There was a time before the Internet put thousands of real-world user reviews at your fingertips that you would have to rely on publications like Consumer Reports to help sort out the bad dishwashers from the good, the most reliable VCRs from the tape eaters, and the sweet rides from the lemons. Those days are officially over.
Shock Top, a CR Best Buy, has big malty flavors of molasses, caramel, and honey with relatively low bitterness and some sweetness.
Look at the bold letters up there. That’s right, Shock Top, a brand wholly owned by AB InBev (which means it cannot qualify as a “craft” beer) and which brews some pretty watery messes, has been honored as a Consumer Reports craft beer Best Buy by their panel of “experts.”
While Consumer Reports puts the beer (which I’ll assume is their flagship Belgian White) at the top of the “craft” beer food chain, the uneducated dolts over at BeerAdvocate – you know, the beer geeks who obsessively scrutinize and catalog every beer they drink – give it an overall rating of 70, one point away from being classified as “Poor.” Boy – what do they know?! They should leave the heavy lifting to the experts over at Consumer Reports!
Here’s a quote taken at random from the first review listed on BeerAdvocate, written by member ElijahRivera:
Sweet orange up front, then I get some spice that must be the coriander. The orange flavor tastes very artificial. I guess the wheat is there, but not the way you’d want it to be. It finishes with some off tasting grain, corn, and fusel alcohol flavors that help you remember that you are drinking an AB product. Whereas, a better witbier would help you forget that you are imbibing alcohol.
Sounds pretty awesome, Consumer Reports. Way to go, geniuses.
Now some of you might say I should cool my jets – Consumer Reports is for a mainstream audience, not for beer geeks, and so they’re going to gravitate towards more crowd pleasing offerings. I get that, but the fact that they’ve labeled an imposter brand as a can’t-miss-craft-beer makes me crazy.
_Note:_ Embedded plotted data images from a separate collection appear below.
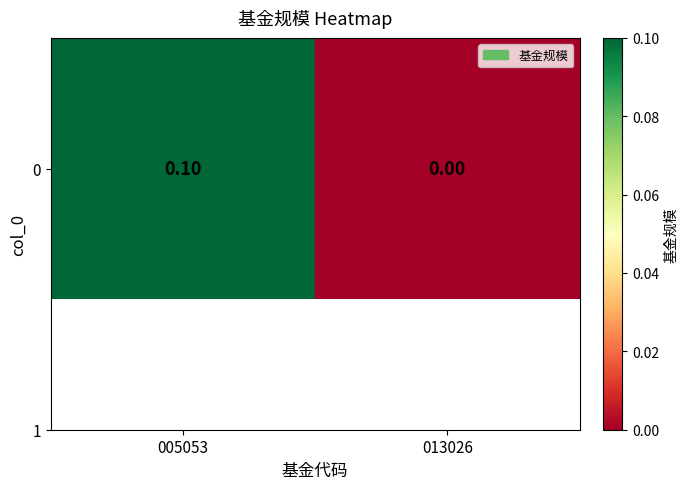

Rank the categories by value from highest to lowest.

005053, 013026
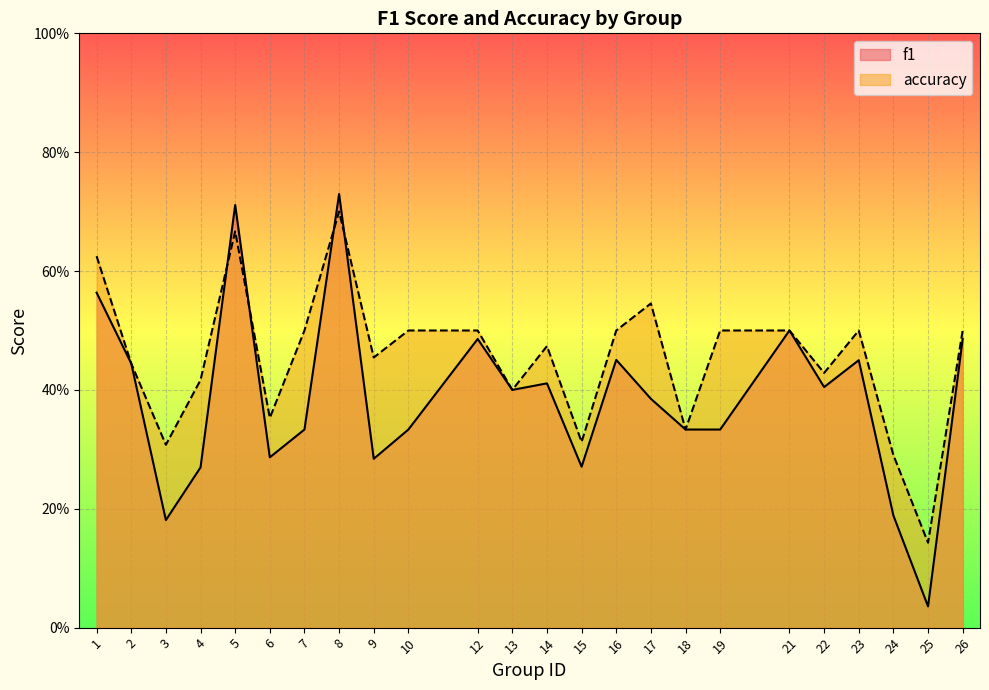

What is the total value across all series at 4?

0.7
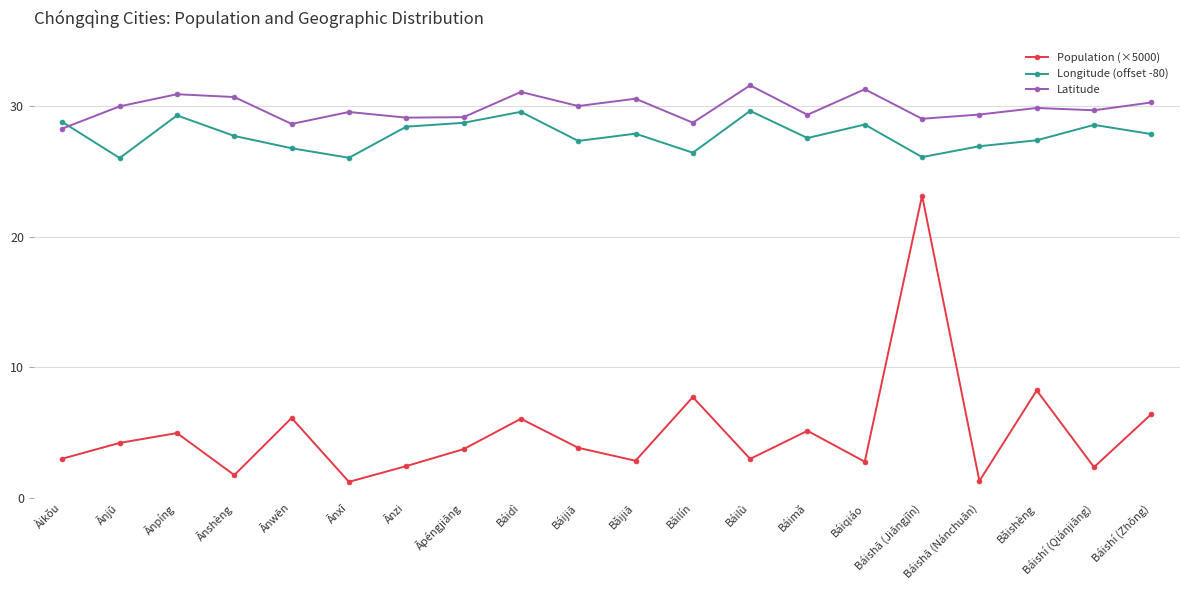

What is the sum of the Population (×5000) values at Báilù and Āpéngjiāng?

6.7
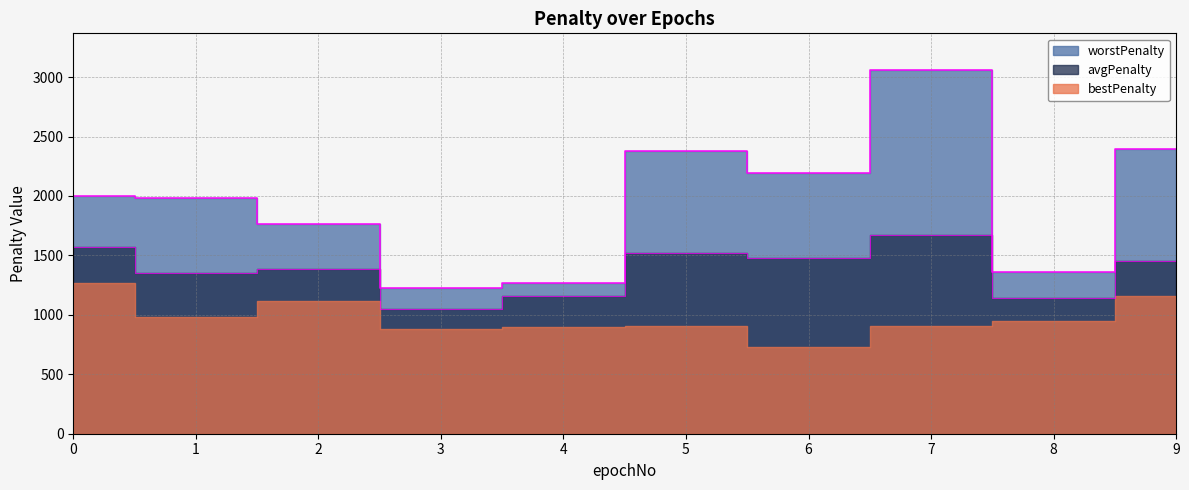

What is the difference between the second highest and second lowest values in the avgPenalty series?

431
This is exactly what Big Beer wants to happen – have people buy their craft beer clones thinking they’re getting an authentic product made by an independent brewery. The fact that Consumer Reports, in what I hope is their ignorance, has taken this bait and disseminated it across their publishing empire adds fuel to this unholy fire.
It also makes Consumer Reports look pretty stupid among people who know a thing or two about the beer industry. If they’re wrong about this, where else are they off the mark? Because of the miracle of online user reviews on everything from cars to kayaks to Hello Kitty phone cases, I’ll happily never know.
Goodbye, Consumer Reports. Thank goodness it’s no longer 1992.